THE Zimbabwe government has taken steps to end the confusion over its indigenisation laws by centralising communication over the policy, the Deputy Prime Minister said last night.

Arthur Mutambara said a Council of Ministers meeting last Thursday resolved to defer all communication to Indigenisation Minister Saviour Kasukuwere – a key proponent of the rules which will force foreign-owned companies to cede majority shareholding to “indigenous Zimbabweans”.

“No one else, Prime Minister, Deputy Prime Minister or Ministers, no one else is mandated to speak on this matter as per our council decision,” Mutambara told SW Radio Africa on Thursday.

Last week, Prime Minister Morgan Tsvangirai said the regulations were “counter-productive”, insisting that the policy – based on a 2008 law – was engineered by President Robert Mugabe’s Zanu PF party without input from the two MDC parties.

In a direct response to Tsvangirai’s stance, Mutambara said:  “Any communications from anyone after Thursday last week you must disregard.

“The only person speaking on behalf of the government of Zimbabwe in terms of this matter of indigenisation is Minister Kasukuwere.

“Disregard the comments from the Prime Minister’s Question Time (newsletter), disregard that.”

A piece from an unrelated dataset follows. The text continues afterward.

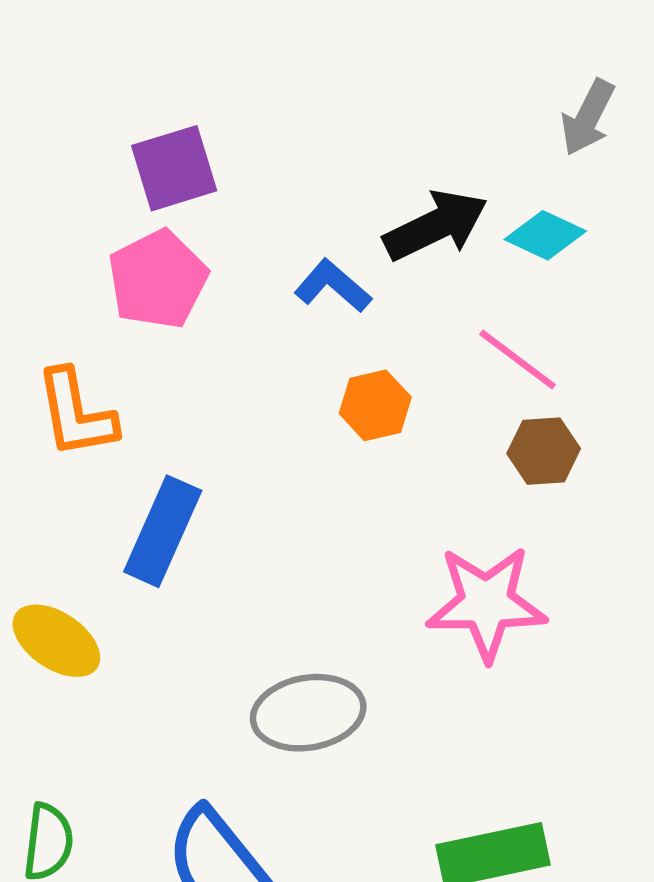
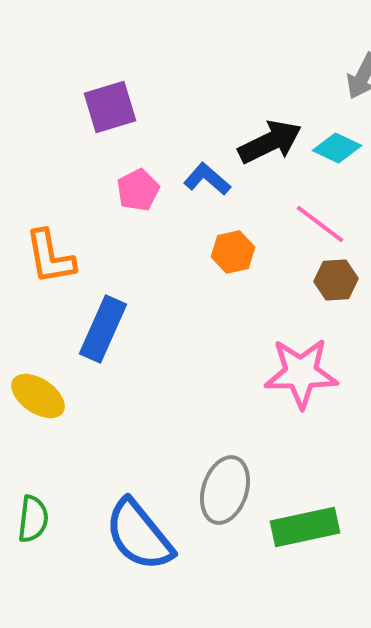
pink pentagon: (158, 279) -> (138, 190), moved, size x0.7
gray ellipse: (308, 713) -> (225, 490), moved, turned -62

Mutambara said ministers had resolved to “internally channel” their “comments and suggestions” on the legislation to Kasukuwere. The minister will also take submissions from the private sector, Mutambara added.

“We shall be able to come up with a harmonised position to be communicated by the minister and no-one else,” the Deputy Prime Minister said.

On Wednesday, President Robert Mugabe showed the widening gulf between him and Tsvangirai over the policy when he declared that investors opposed to the law were “foolish”.

"Forty nine percent (foreign shareholding), it's a hell lot of equity ... wise ones will take it up," Mugabe said.

But the government’s apparent willingness to keep the door ajar to critics of the legislation will warm apprehensive foreign investors, particularly in mining and banking, who could soon be forced to give up 51 percent shareholding to locals.